## Aufgabenstellung:
• a. Erkläre anhand des Urteils zum Konzessionsvertrag, warum ein Rechtsgeschäft nach dem amtlichen Leitsatz nichtig ist. Antworte in ein bis drei Sätzen.
• b. Führe das Urteil zum Konzessionsvertrag nach seinem letzten Satz weiter.

## Vorliegender Text:
# # # # # # #

Oberlandesgericht Celle
Urt. v. 23.05.2013, Az.: 13 U 185/12 (Kart)

Rechtsfolgen der fehlerhaften Bekanntmachung des Auslaufens eines Konzessionsvertrages i.S.v. § 46 EnWG

Bibliographie

Gericht
OLG Celle
Datum
23.05.2013
Aktenzeichen
13 U 185/12 (Kart)
Entscheidungsform
Urteil
Referenz
WKRS 2013, 37291
Entscheidungsname
[keine Angabe]
ECLI
ECLI:DE:OLGCE:2013:0523.13U185.12KART.0A

Verfahrensgang

nachfolgend
BGH - 18.11.2014 - AZ: EnZR 33/13

Fundstellen

  • GK/Bay 2013, 542-546
  • IR 2013, 157-158
  • RdE 2013, 335-337
  • ZNER 2013, 269-271

Amtlicher Leitsatz

Die vorzeitige Beendigung von Verträgen i. S. v. § 46 Abs. 2 EnWG sowie das diesbezügliche Vertragsende sind nach § 46 Abs. 3 Satz 3 EnWG durch Veröffentlichung im Bundesanzeiger oder im elektronischen Bundesanzeiger bekannt zu machen.

Eine nicht diesen Anforderungen entsprechende Bekanntmachung hat nach § 134 BGB die Nichtigkeit des daraufhin zustande gekommenen Rechtsgeschäfts zur Folge.

# # # # # # #

## Zeilen des Datensatzes:

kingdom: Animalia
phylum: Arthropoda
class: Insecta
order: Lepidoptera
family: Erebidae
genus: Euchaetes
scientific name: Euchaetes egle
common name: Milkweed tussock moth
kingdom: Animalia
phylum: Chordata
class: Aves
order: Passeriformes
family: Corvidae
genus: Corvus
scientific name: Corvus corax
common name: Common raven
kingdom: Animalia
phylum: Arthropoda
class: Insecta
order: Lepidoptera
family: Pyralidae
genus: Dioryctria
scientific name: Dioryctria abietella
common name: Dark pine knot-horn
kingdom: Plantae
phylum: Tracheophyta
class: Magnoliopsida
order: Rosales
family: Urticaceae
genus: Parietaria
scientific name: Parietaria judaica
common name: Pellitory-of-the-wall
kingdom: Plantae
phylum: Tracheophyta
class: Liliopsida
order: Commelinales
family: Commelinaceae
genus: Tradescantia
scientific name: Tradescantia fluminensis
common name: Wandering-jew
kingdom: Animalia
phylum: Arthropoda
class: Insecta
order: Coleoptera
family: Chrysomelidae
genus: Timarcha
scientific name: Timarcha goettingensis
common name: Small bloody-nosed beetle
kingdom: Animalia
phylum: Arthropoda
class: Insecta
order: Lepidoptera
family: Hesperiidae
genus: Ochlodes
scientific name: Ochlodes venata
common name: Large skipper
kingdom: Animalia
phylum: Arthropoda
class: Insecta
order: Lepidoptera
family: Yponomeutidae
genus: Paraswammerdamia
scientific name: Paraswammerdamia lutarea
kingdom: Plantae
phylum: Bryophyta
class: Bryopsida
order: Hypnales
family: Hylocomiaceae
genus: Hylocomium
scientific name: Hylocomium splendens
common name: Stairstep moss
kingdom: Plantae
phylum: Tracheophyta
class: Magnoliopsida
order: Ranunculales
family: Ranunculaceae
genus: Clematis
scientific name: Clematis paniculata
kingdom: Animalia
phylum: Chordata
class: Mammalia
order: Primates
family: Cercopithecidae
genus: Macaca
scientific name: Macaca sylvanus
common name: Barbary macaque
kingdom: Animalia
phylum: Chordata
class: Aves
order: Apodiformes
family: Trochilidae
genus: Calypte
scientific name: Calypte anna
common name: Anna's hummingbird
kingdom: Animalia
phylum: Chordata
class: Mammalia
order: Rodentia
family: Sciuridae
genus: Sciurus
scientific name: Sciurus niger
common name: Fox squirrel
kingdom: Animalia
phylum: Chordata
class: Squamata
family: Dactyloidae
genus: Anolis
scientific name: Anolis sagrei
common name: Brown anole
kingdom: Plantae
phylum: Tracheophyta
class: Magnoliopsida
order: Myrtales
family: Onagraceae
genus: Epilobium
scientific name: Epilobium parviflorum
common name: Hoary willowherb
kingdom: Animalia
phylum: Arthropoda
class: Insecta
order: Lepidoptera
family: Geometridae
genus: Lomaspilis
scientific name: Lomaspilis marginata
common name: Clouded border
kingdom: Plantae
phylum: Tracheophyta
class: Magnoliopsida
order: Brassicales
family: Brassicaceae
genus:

# # # # # # #

## Antworten in Reihenfolge:
• a. Die vorzeitige Beendigung eines Vertrags im Sinne von § 46 Abs. 2 EnWG und das Vertragsende müssen nach § 46 Abs. 3 Satz 3 EnWG im Bundesanzeiger oder im elektronischen Bundesanzeiger bekannt gemacht werden. Entspricht die Bekanntmachung diesen Anforderungen nicht, ist das daraufhin zustande gekommene Rechtsgeschäft nach § 134 BGB nichtig.

• b.
Tenor:

Auf die Berufung der Beklagten wird das Urteil der 21. Zivilkammer (1. Kammer für Handelssachen) des Landgerichts Hannover vom 12. September 2012 abgeändert.

Die Klage wird abgewiesen.

Die Klägerin trägt die Kosten des Rechtsstreits.

Das Urteil ist vorläufig vollstreckbar. Die Klägerin kann die Vollstreckung durch Sicherheit in Höhe von 110 % des aufgrund des Urteils vollstreckbaren Betrages abwenden, wenn nicht die Beklagte zuvor Sicherheit in Höhe von 110 % des jeweils zu vollstreckenden Betrages leistet.

Die Revision wird zugelassen.

Der Streitwert für das Berufungsverfahren wird auf bis 35.000 € festgesetzt.

Gründe

I.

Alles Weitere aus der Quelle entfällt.